The Case for Klingon Christ


Image from A Great Work, via io9

I’m glad that serious thought is being put into the subject of Klingon Jesus.

I read an article on io9 recently about a panel titled “Did Jesus die for Klingons too?” that addressed issues related to Christianity and alien intelligences.

Basically, the issue is this — if there are intelligence species on other planets in the universe, then, from a Christian perspective, there seem to be two possibilities: God becomes incarnate as messiah on each one, or Christ came once to Earth, and it’s the responsibility of humans to tell the galaxy about Him.

I’ve had this conversation several times over the years, beginning with a conversation with some friends in a Mexican restaurant in Jackson, Miss., during which one of my friends argued that this was why he believed there was no extraterrestrial intelligence — the theological implications were too daunting.

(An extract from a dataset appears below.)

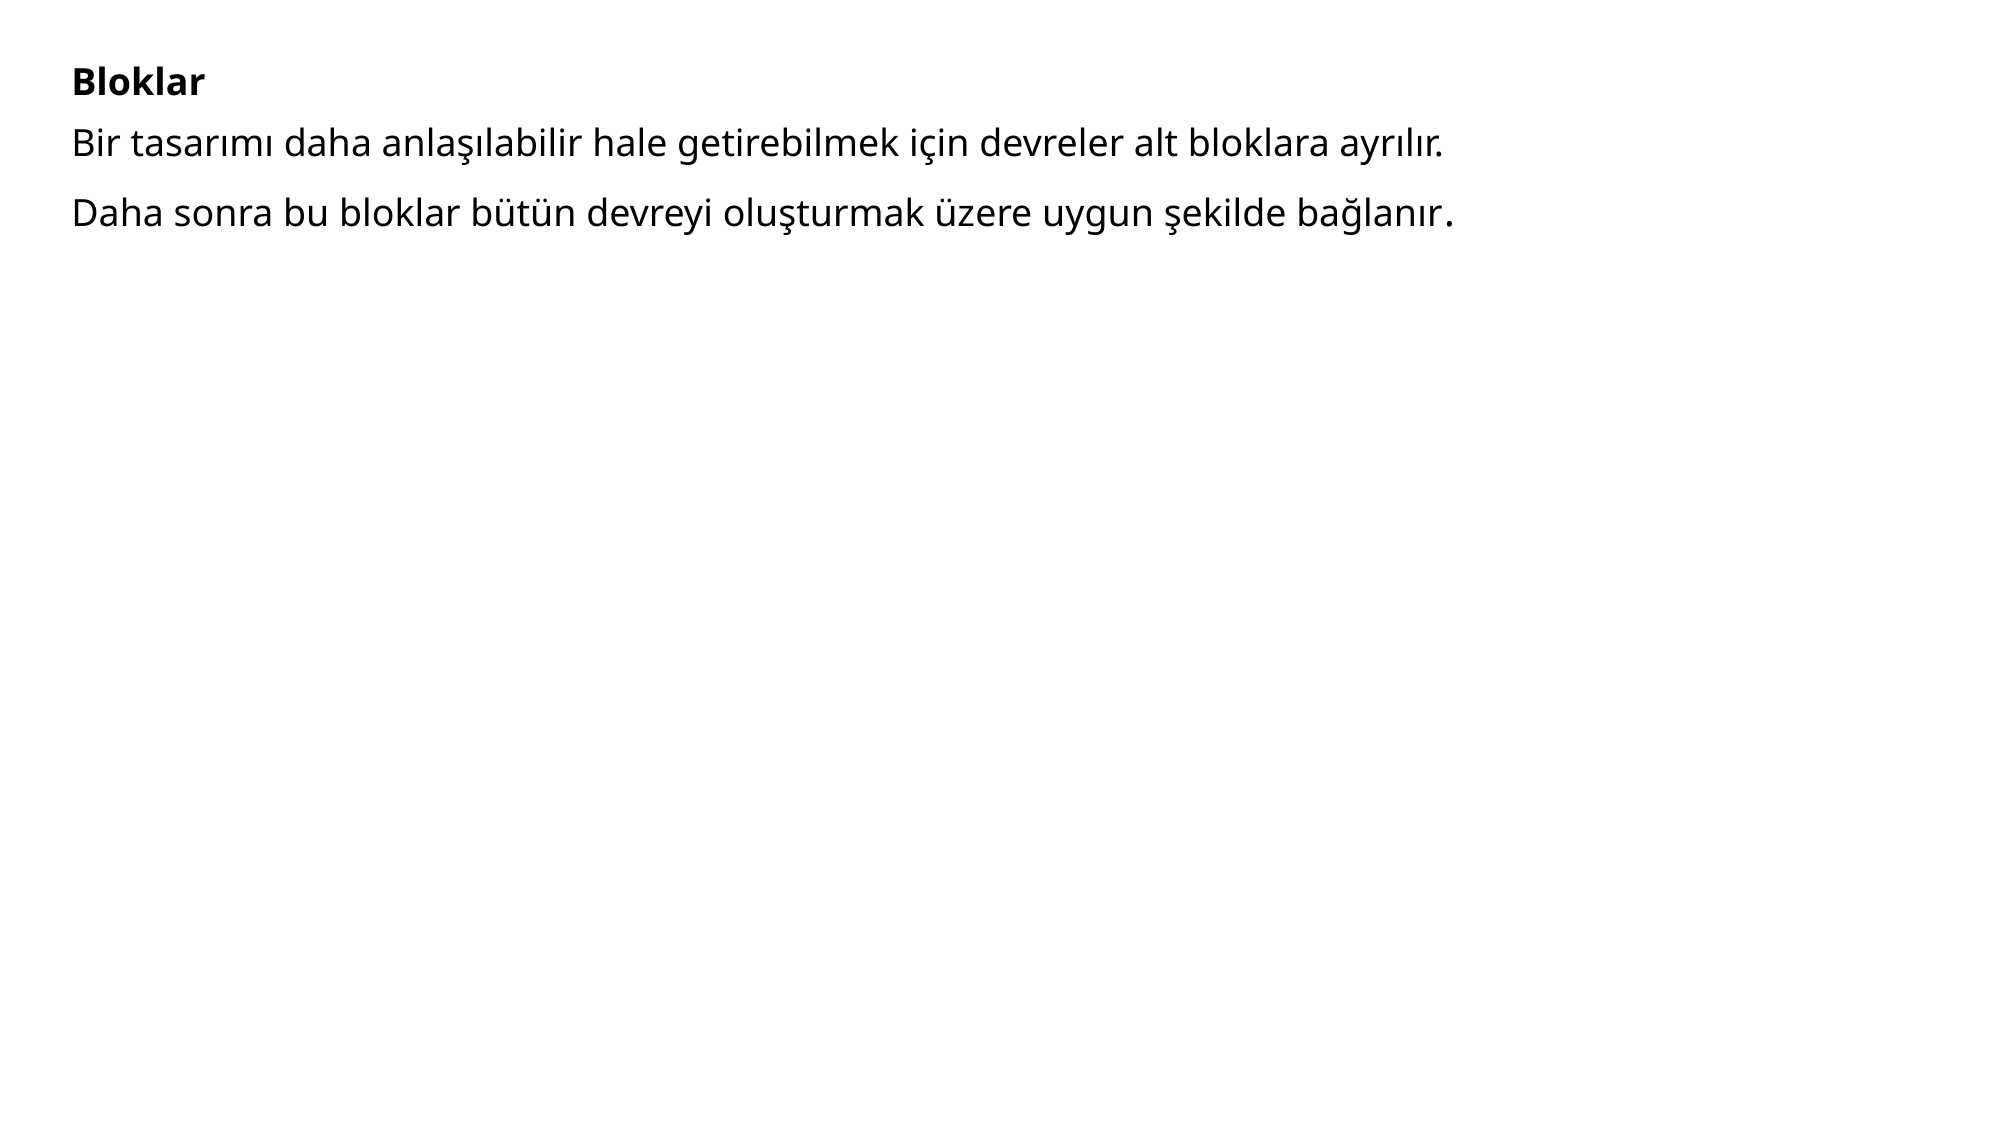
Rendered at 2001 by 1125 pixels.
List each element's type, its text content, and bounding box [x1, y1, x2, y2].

text_box Bloklar [56, 50, 410, 111]
text_box Bir tasarımı daha anlaşılabilir hale getirebilmek için devreler alt bloklara ayrılır. [56, 111, 1579, 172]
text_box Daha sonra bu bloklar bütün devreyi oluşturmak üzere uygun şekilde bağlanır. [56, 177, 1603, 242]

Interestingly, we ended up with the same nickname for the question that this researcher, and apparently some others have, all independently — “Klingon Jesus.” If there were Klingons, would God send them a Klingon Jesus, or would we have to tell the Klingons about Jesus? Why it’s not Vulcan Jesus or Wookiee Jesus I don’t know, but Klingon Jesus seems to be the inevitable name for the quandary.

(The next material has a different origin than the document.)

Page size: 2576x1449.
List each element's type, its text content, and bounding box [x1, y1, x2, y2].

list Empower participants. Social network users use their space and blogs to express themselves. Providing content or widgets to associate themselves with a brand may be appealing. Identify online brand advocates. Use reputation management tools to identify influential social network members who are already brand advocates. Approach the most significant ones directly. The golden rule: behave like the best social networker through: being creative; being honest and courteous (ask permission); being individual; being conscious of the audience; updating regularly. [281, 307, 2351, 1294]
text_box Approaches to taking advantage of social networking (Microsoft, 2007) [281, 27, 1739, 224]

The researcher tends to disagree with the “one Jesus for all the universe” hypothesis, arguing it would make humanity too special, but I personally don’t know that, in a universe in which interplanetary cultural interactions are common place, it would necessarily be any more of a big deal than it was sharing a Jewish messiah with the rest of the world over the last 2,000 years.

There’s a related issue that this article doesn’t get into — Christ had to become a man in order to die for men; can he become a human to die for Wookiees? Or does a Wookiee have to die for Wookiees for it to be equivalent? I suppose the same argument applies — how much different is it from a Jew dying for an aborigine? Answer: I have no idea.

The other issue that this article barely touches on that has been central to some of the discussions I’ve had is the issue of original sin and Jesus as the second Adam. One could argue that, for a human Jesus to die for the sins of other intelligences, they must have been without sin prior to the Garden of Eden on Earth; that no species anywhere was fallen prior to the Terran Fall. And that just seems unlikely, and thus a seeming argument for multiple planetary messiahs. (Which in turn begs for speculative Christian science fiction — what would have happened if a planet which was in its post-messianic era had made first contact with Earth between the fall and the coming of Christ — could humans have been saved by another species’ incarnation of Christ during that period?)

My favorite implication of this is that, really, until humans know that either there is no extraterrestrial intelligence in the galaxy or that the multiple planetary messiah theory is correct, it is arguably a Christian theological imperative to support space travel, lest aliens who need to hear not receive the word of Jesus.

“Go ye therefore for into all nations (on all planets) …”

So, what do you think? Are their aliens out there? And, if so, is there a Klingon Jesus?

4 Responses

  1. Every ounce of theological intuition I have is screaming out that the Incarnation is a one-time, unique event.

    I think one Incarnation would be sufficient as long as whatever intelligent beings are out there are of the same essential nature as we are. Christ doesn’t just become man to die for man, he assumes our nature and pulls it up into the Divine Life.

    Even if the aliens are unfallen, there may be benefits for them of the Incarnation. This gets into Nature and Grace and a whole other can of worms, so I’ll just leave it at that for now.

  2. Do you believe in original sin? Would one incarnation for you require that no aliens sinned before Adam did?

  3. I have no idea, much less a theory, but I do know that God is big enough for whatever the truth is, since he is the source of all truth and whatnot. Personally, I liked pondering the question while reading C.S. Lewis’ “Perelandra.” If you’ve never read it, you should. 🙂

  4. Yeah, I agree — back when I had the original conversation, it made me dubious to hear “God couldn’t have …” Well, yeah, He probably could. 🙂

    Thanks for the recommendation, I have the trilogy in my To Read list.